TASK REQUIREMENTS:
Taking the listing below line by line, tally those that contain the string "content". Give the total alone.

ENTRIES SUPPLIED:
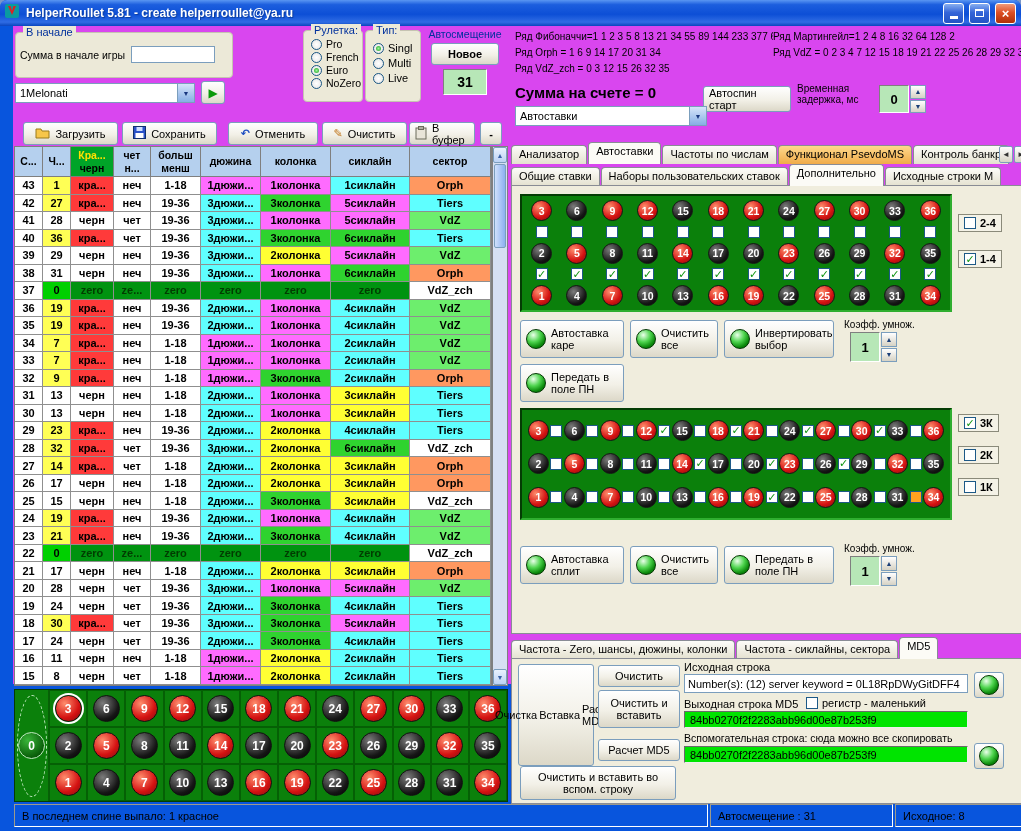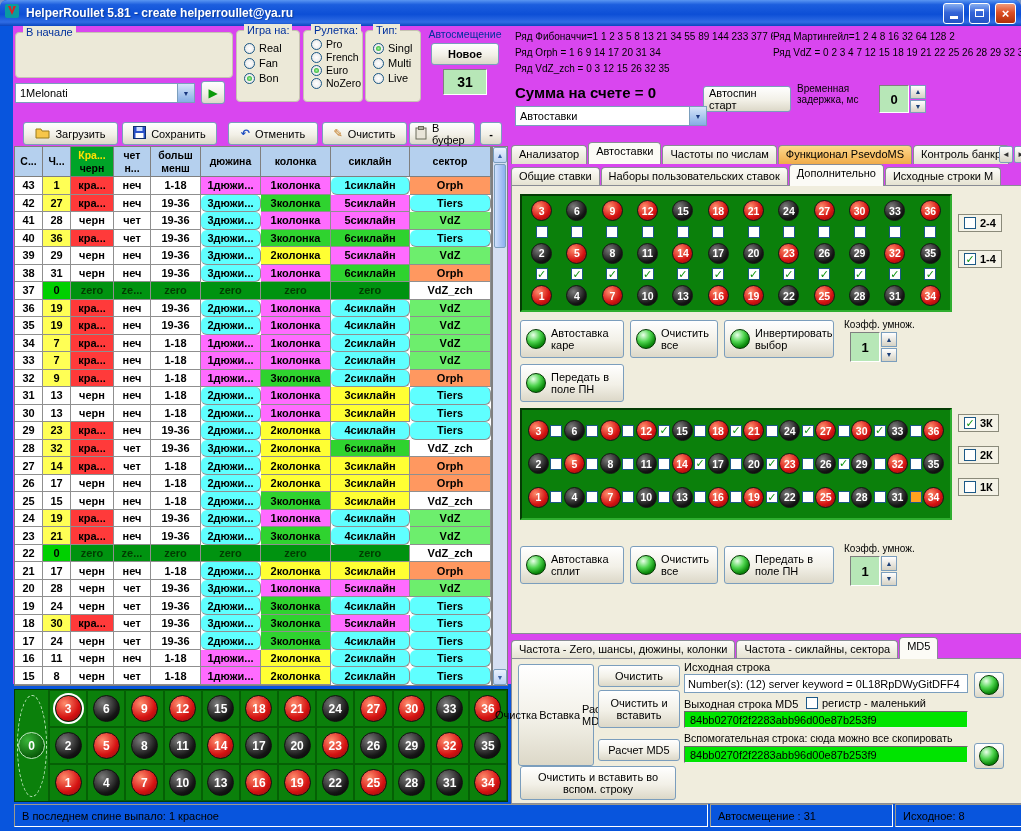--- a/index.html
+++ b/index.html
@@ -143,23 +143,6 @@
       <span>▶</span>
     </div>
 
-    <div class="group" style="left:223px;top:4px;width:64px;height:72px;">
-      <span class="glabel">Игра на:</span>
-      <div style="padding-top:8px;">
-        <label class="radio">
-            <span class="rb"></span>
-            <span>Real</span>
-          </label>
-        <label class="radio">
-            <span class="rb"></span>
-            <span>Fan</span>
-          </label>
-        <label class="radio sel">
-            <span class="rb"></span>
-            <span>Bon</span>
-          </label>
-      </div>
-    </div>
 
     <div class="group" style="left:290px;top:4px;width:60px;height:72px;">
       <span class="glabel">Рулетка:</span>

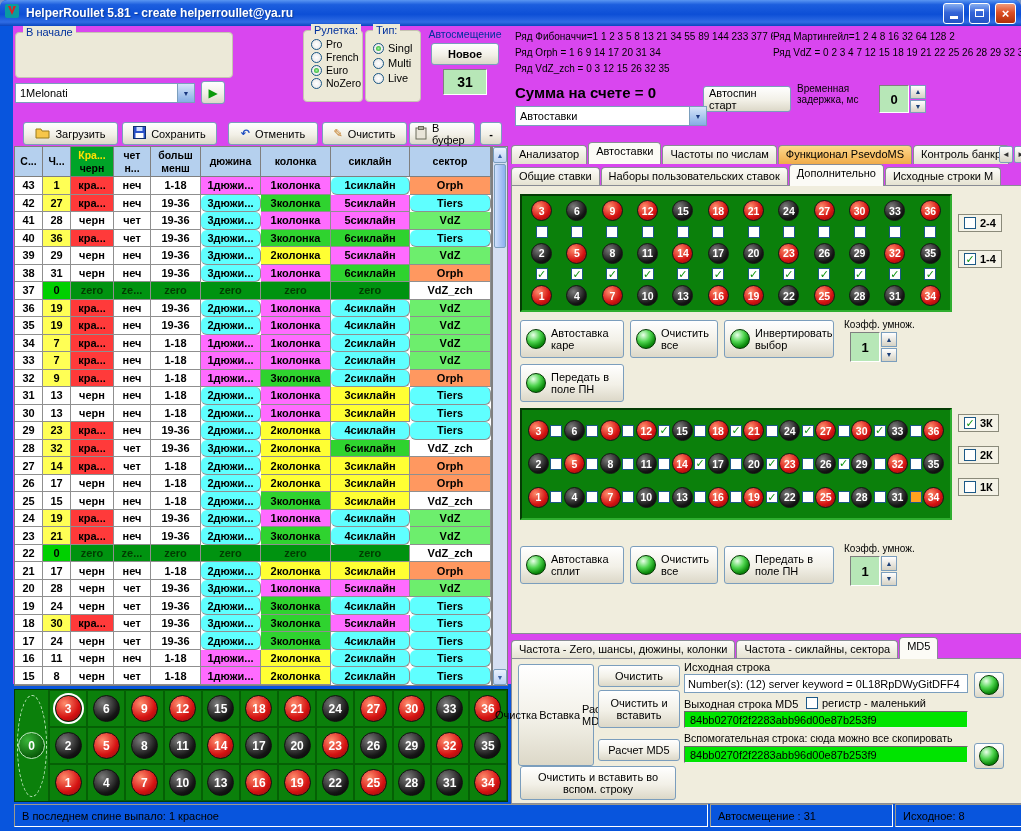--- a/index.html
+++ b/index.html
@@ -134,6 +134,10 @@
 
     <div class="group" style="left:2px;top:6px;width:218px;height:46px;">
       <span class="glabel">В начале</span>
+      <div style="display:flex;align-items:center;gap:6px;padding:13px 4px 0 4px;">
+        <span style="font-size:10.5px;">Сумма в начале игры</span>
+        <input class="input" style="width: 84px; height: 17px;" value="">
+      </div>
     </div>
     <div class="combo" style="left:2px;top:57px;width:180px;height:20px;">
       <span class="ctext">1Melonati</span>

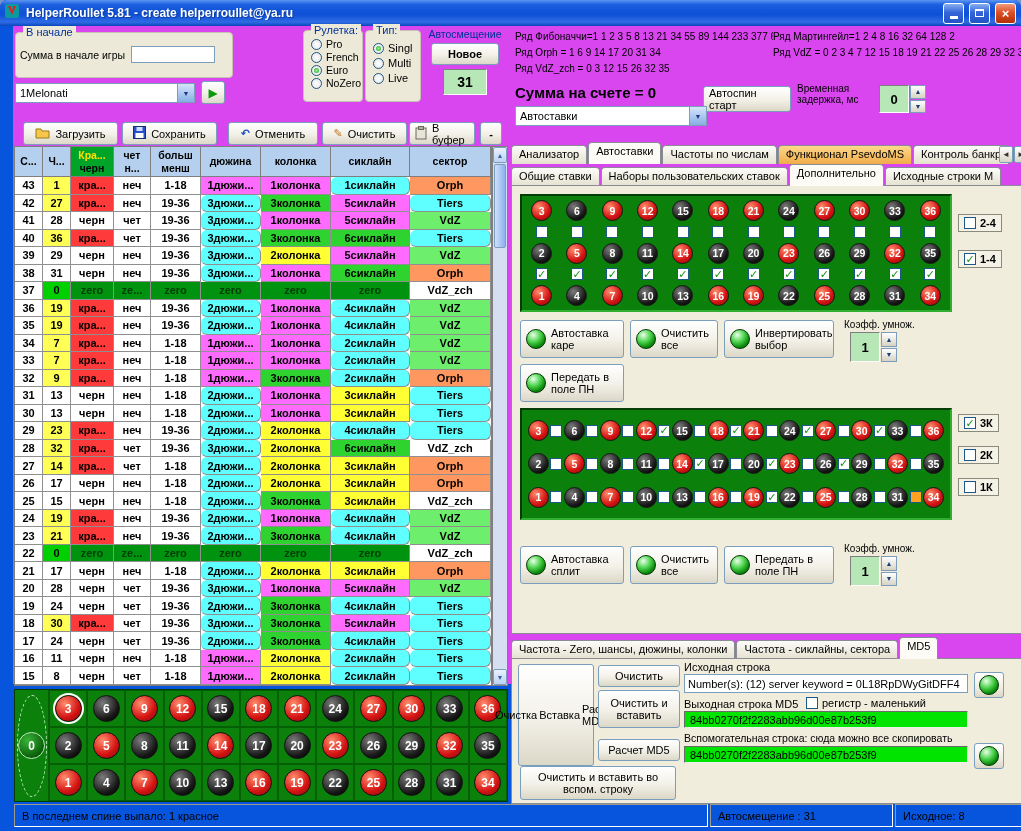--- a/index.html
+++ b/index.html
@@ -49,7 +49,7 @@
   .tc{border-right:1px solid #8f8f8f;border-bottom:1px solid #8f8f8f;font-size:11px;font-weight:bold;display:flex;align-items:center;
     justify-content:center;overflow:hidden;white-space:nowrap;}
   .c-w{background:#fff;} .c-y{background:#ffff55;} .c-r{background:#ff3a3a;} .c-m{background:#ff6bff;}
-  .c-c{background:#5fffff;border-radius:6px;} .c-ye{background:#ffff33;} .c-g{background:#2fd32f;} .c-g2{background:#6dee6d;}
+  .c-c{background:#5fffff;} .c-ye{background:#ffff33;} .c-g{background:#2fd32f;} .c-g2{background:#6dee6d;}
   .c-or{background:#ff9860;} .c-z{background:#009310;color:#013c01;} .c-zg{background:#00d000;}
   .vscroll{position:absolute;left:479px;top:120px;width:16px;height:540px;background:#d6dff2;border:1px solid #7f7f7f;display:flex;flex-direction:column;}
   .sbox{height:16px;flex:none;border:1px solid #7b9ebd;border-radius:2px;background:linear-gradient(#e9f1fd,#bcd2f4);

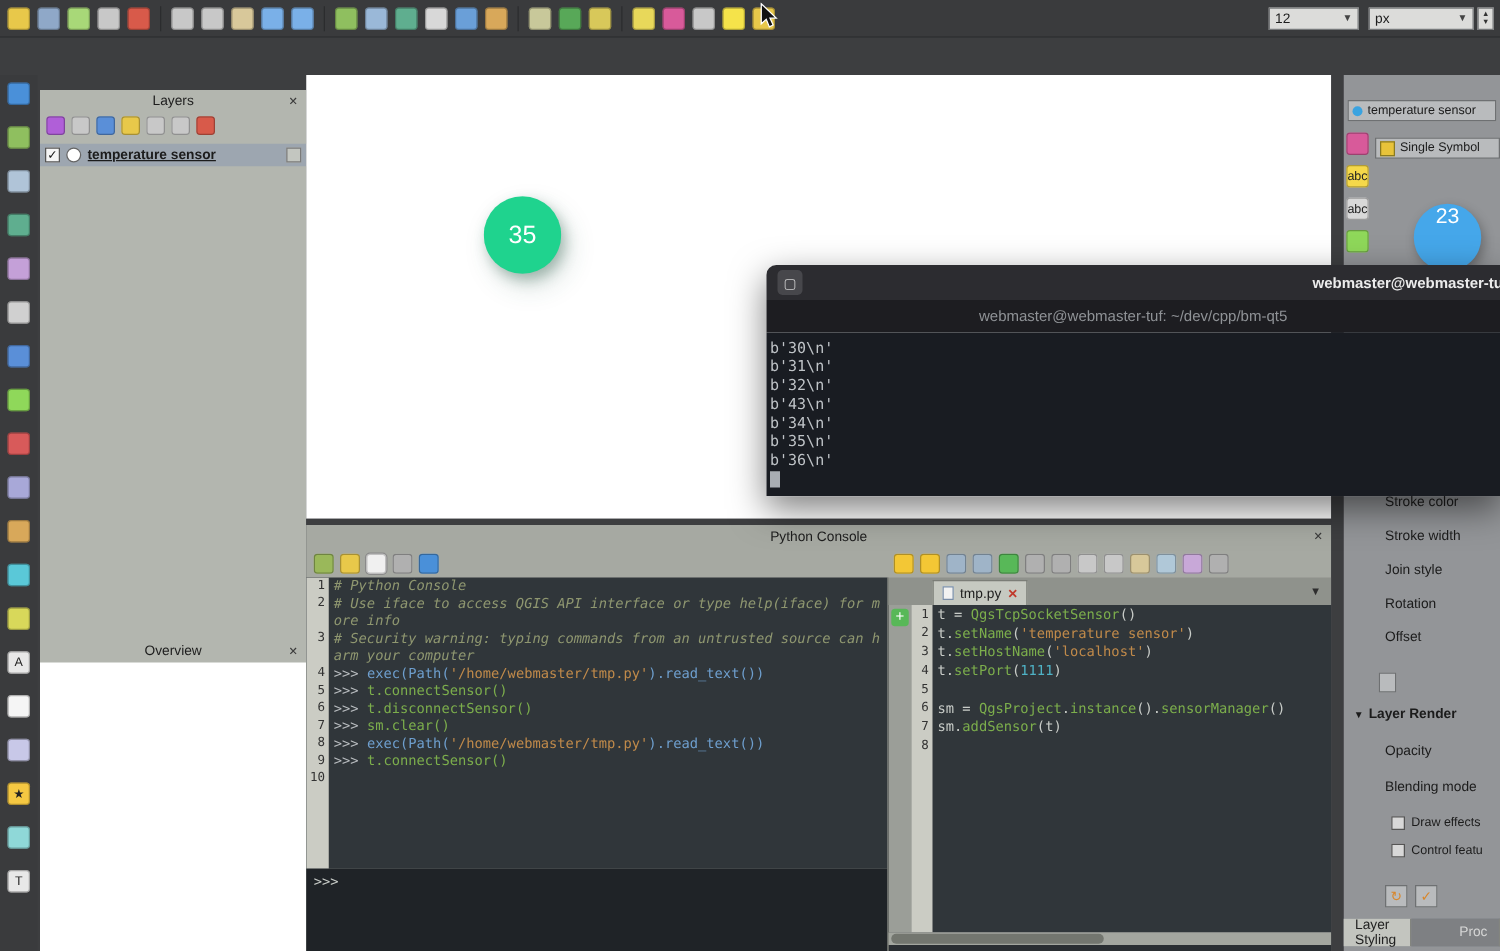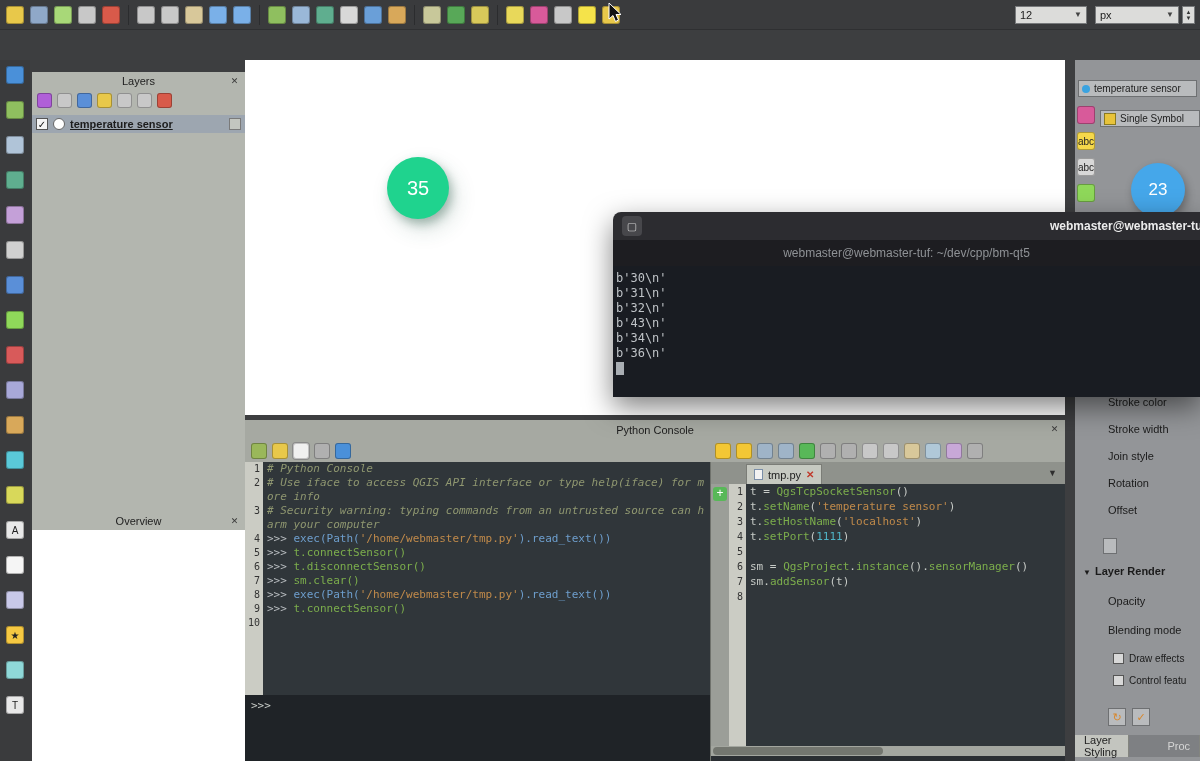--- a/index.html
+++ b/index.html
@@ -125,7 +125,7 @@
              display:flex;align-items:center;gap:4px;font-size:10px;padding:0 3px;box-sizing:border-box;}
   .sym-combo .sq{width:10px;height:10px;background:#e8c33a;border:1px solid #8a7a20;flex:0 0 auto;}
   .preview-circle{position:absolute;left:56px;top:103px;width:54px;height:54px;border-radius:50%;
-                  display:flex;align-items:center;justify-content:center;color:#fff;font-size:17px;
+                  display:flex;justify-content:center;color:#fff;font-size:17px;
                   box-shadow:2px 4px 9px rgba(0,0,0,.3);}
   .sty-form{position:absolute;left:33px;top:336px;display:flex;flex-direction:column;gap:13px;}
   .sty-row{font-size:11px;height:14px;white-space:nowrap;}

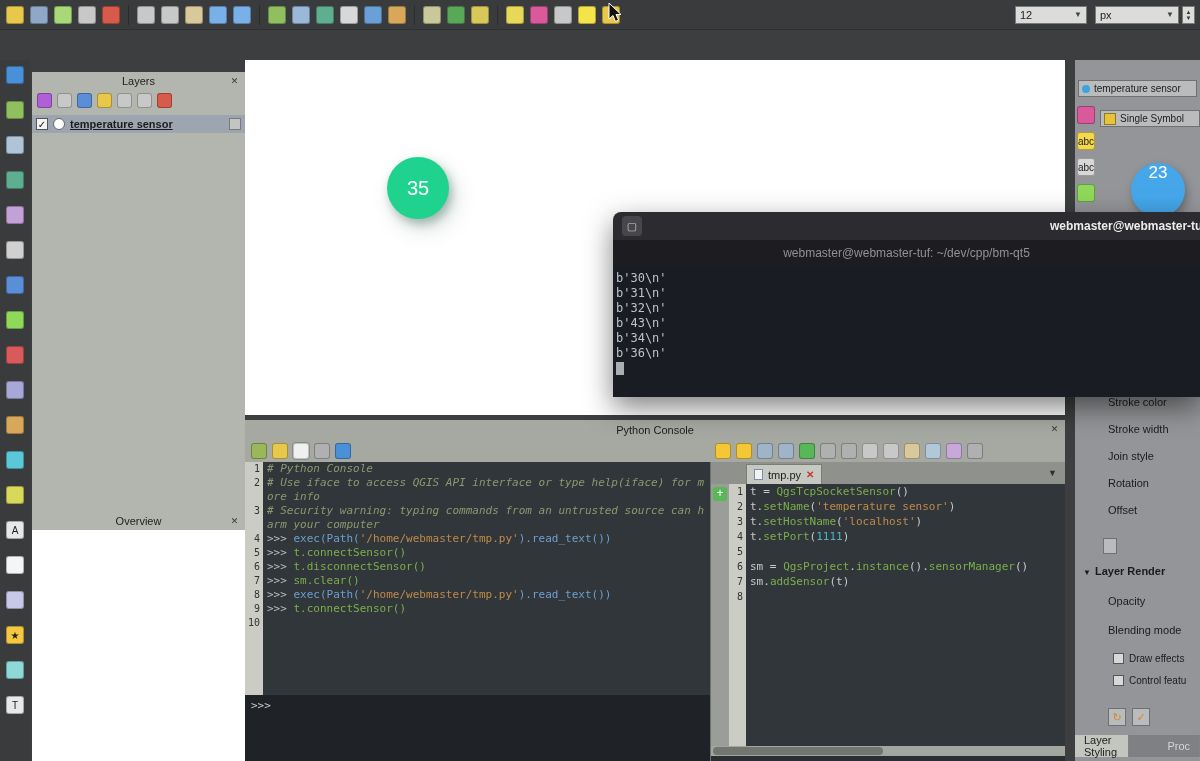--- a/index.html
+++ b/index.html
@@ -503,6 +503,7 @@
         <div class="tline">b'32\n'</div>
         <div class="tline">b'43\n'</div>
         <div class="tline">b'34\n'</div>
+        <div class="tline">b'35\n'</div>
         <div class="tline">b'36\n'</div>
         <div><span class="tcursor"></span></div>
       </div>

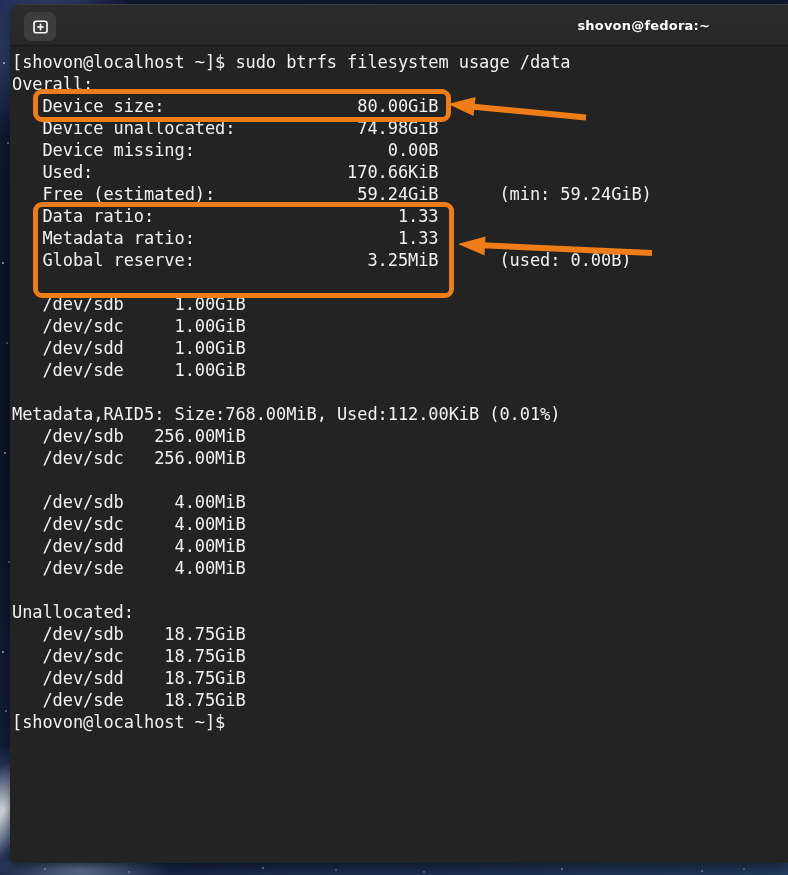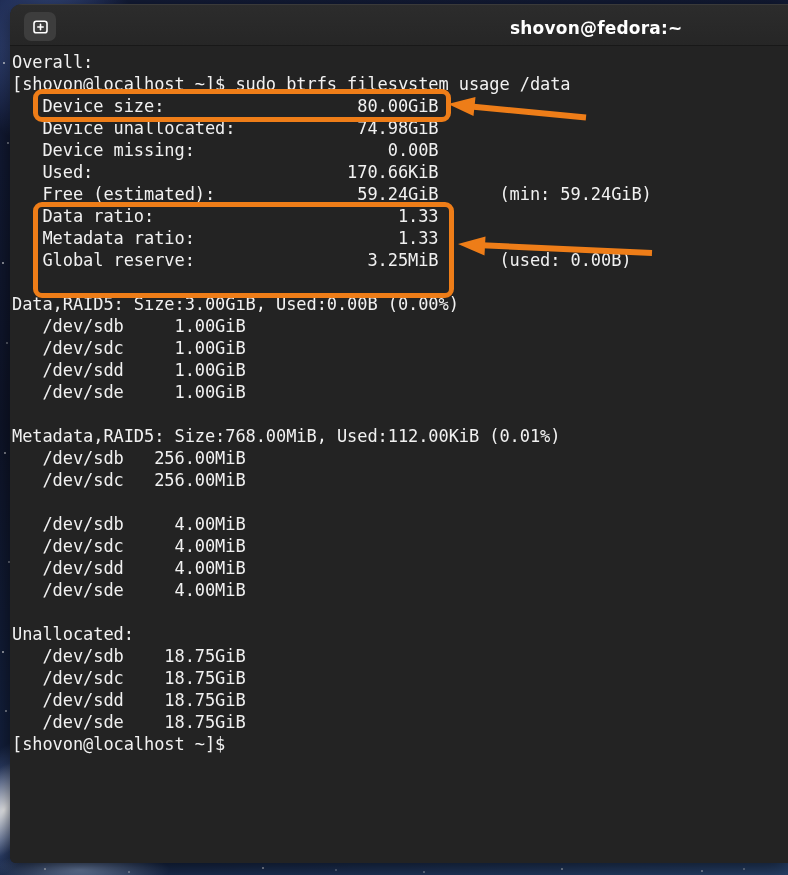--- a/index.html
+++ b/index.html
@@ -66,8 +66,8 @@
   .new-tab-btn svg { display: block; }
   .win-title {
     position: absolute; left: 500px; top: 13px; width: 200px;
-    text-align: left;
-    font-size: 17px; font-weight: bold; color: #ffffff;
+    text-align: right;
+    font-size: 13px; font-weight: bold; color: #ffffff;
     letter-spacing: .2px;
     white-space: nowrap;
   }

ANSWER SPACE:
3